Otra cosa es cuando decidimos compartir un secreto. Dice Pármeno, el
criado de Calixto (el de La Celestina), que a quien dices el secreto, das tu
libertad. Por eso hemos de andar con cuidado porque, si bien se mira, cuando
buscamos el enemigo en frente, nos podemos topar con nosotros mismos. Y por esa
misma razón transformar en placentero un secreto desagradable es una virtud que
muy pocos tienen a su alcance pero que en definitiva es una de las tareas en
que ocupamos gran parte de nuestro tiempo. Las reglas de la vida, al fin y al
cabo, siguen siendo las mismas de siempre, las que ya tenían nuestros
antepasados cuando se miraban a sí mismos hacia adentro. Y nosotros hacemos lo
mismo.
Antifonte, un filósofo griego que
vivió en los años de esplendor de la cultura helena, pasaba por ser un
personaje singular. De su estilo de vida sobresalen especialmente dos cosas: una,
que era temido por su capacidad de convencer a cualquiera de lo que quisiera,
lo que producía temor entre quienes se le acercaban. Y la otra, la más
decisiva, era que en la puerta de su casa tenía un reclamo publicitario en el
que aseguraba que, hablando, era capaz de curar cualquier mal que les
aconteciera a los hombres. Algo así como un precedente de la sicoterapia y del
sicoanálisis pues lo que hacía Antifonte era curar convenciendo. Su medicina
era la palabra. Lo malo es que no fue eficaz con el tirano y acabó condenado a
muerte. Ese es nuestro peligro y nuestro precipicio: que no acabemos
convenciéndonos a nosotros mismos de la bondad de nuestros secretos y en ese
caso sería inútil cualquier otra medicina. Aunque sea un placebo.
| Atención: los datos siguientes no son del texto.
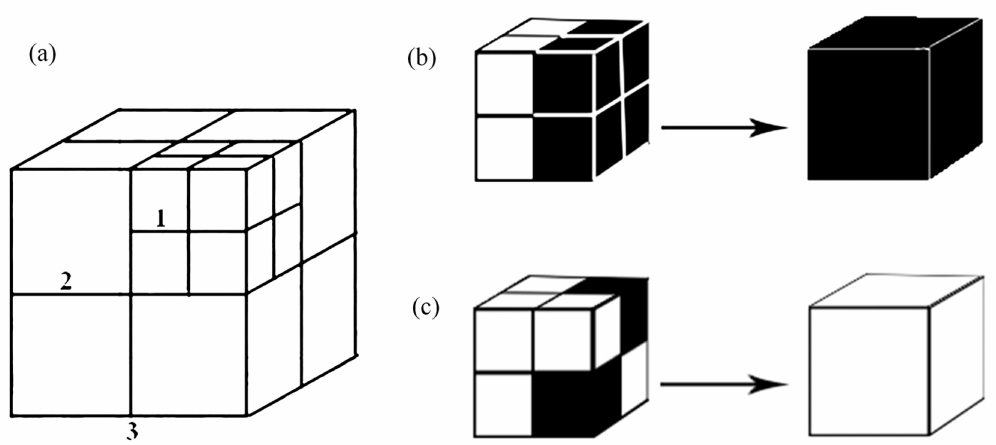
Figure 1. Renormalization model and renormalization transformation of rocks: ( a ) renormalization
Una circunstancia social ha
permitido descubrir y comprobar que bastante gente joven desconoce el uso y la
utilidad del abrecartas, ese instrumento de apariencia simple que permite, o
permitía tal vez por lo que parece, poner a la luz los secretos de amor, los de
negocios entre interlocutores que se hallaban lejanos o que simplemente no
querían ni les interesaba verse las caras. Abrir
los secretos, rompiendo la puerta de manera organizada, es una medida de
prudencia pero, cuando lo que hay dentro está quemando, no es prudente esperar
al abrecartas. En ese caso es preferible romper el sobre por el procedimiento
más ágil. No vaya a ocurrirnos como dicen que le pasó a Diógenes, que, de tanto
pensar, un día se murió porque se le olvidó respirar.